I began using Fuji cameras at the beginning of 2013. I had begun my photographic career in the days of film, primarily working as a studio fashion and portrait photographer. Through a lot of the time of digital I had been raising a family and working on fine art projects using film  but in 2013 I decided it was time to get a really great new digital camera. The Fujis were suggested to me and I just felt comfortable with them straight away- not least because of the familiar velvia and provia settings. Initially I got a X-E1 and did so much work with that that that I later got an X-T1 as well. I feel that much of the work I have done over the last two years has happened because I am so comfortable with these cameras.

Recently I’ve been trying out the Fuji XF16-55mm f/2.8. My XF18-55mm f/2.8-4 has seen 2 years of near daily use since I got my first Fuji camera, and compared with it, the 16-55/2.8 is a lot bigger lens, quite a lot heavier, and I wondered if the extra 2mm and constant 2.8 aperture could make that much difference.


I really love this lens.


I am a photographer not a writer so the best way to explain it is probably by showing some of the pictures I have taken with the lens.

On VJ day 70th anniversary after photographing the Queen arriving at the Church service, using a longer lens, I had switched back to the 16-55 as the Royal car drove past- given the heightened security it was not made clear which route she would be driving so I was lucky she drove past.

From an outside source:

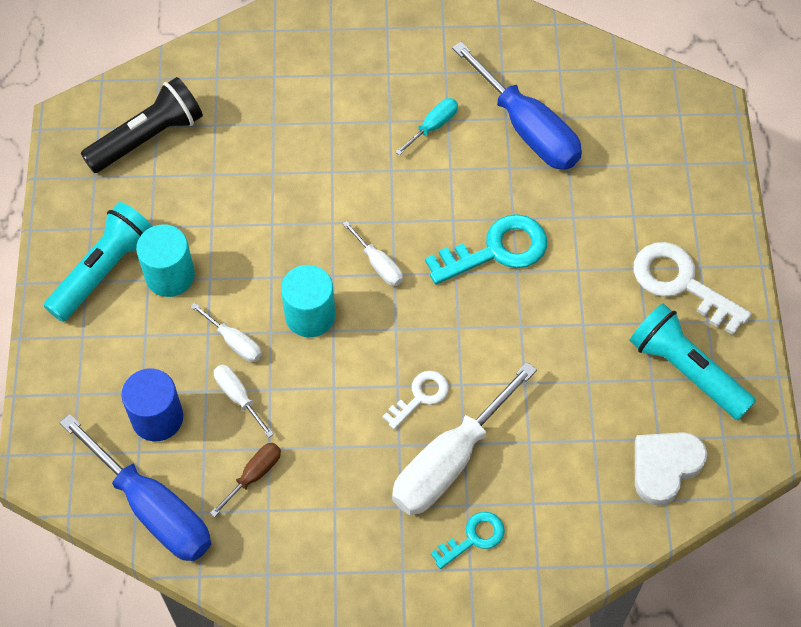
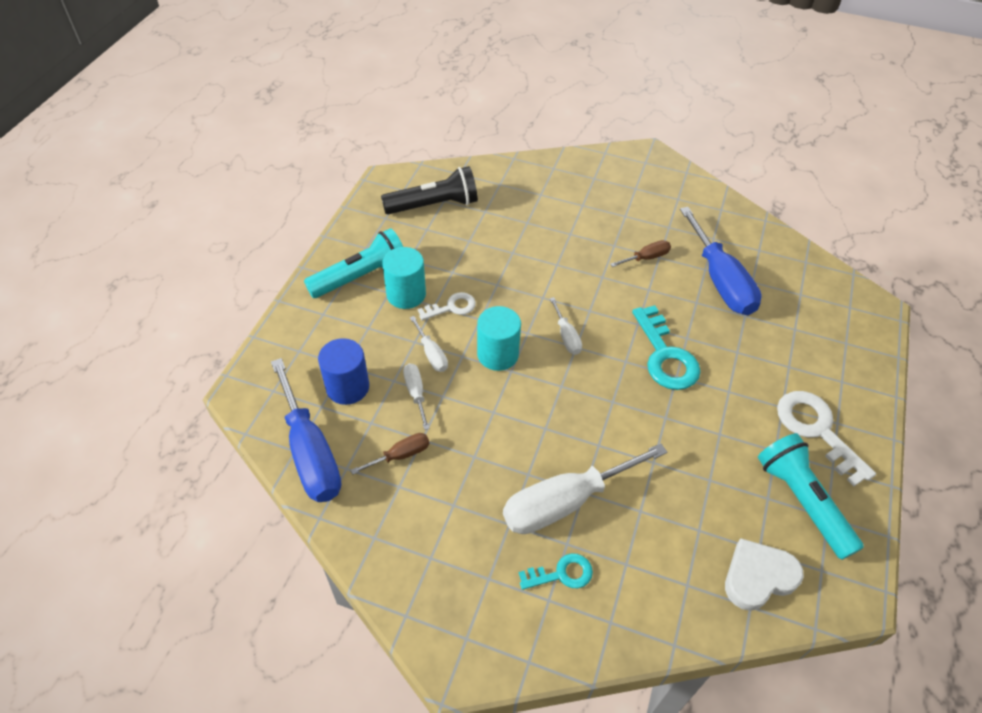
camera: 20 degrees right, 10 degrees down
(420, 396) = (561, 443): white key -> white key (452, 307)
(433, 126) = (646, 258): turquoise screwdriver -> brown screwdriver
(497, 250) = (665, 356): turquoise key -> turquoise key turned 75 degrees clockwise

The image on the left is shot at 16mm and then zoomed in to 38mm for the shot on the right. The reflection on her face is a bit unfortunate but I love the way her hand is rested on Philip’s knee.

Last year there was a lot of focus on the Labour party and I covered a bit of this with the 16-55. L-R, Mr Corbyn arriving at the announcement of the Leadership Election, Yvette Cooper in a lift on the way to make a speech and Gordon Brown giving the speech where he walked over a mile, a real test of the camera’s autofocus speed as he literally didn’t stand still.

Like most photographers I see no reason to leave the camera at home if I go away for the weekend so I had the Fuji with me when I went to Weston-Super-Mare to visit Dismaland. It was one of the least dismal days of the year, and gave me the chance to test the lens for landscape shots.

I also tested out the low light action with left: Fat Boy Slim and right: Run The Jewels

One job which is always a welcome break from politicians is the London Zoo photocall. In August they weigh the animals and invite news photographer’s along to record it. This tiny frog was a nice test of the close up capabilities of the 16-55.

I quite often photograph celebrities, often campaigning and this month has seen its fair share with Charlotte Church and Emma Thompson for Greenpeace and Brian May for Badgers

I also covered the AIM Independent music awards with FKA Twigs and Michael Eavis

All in all the 16-55mm has dealt with everything I’ve needed it to do, I quickly got used to the extra weight and I would recommend it to anyone.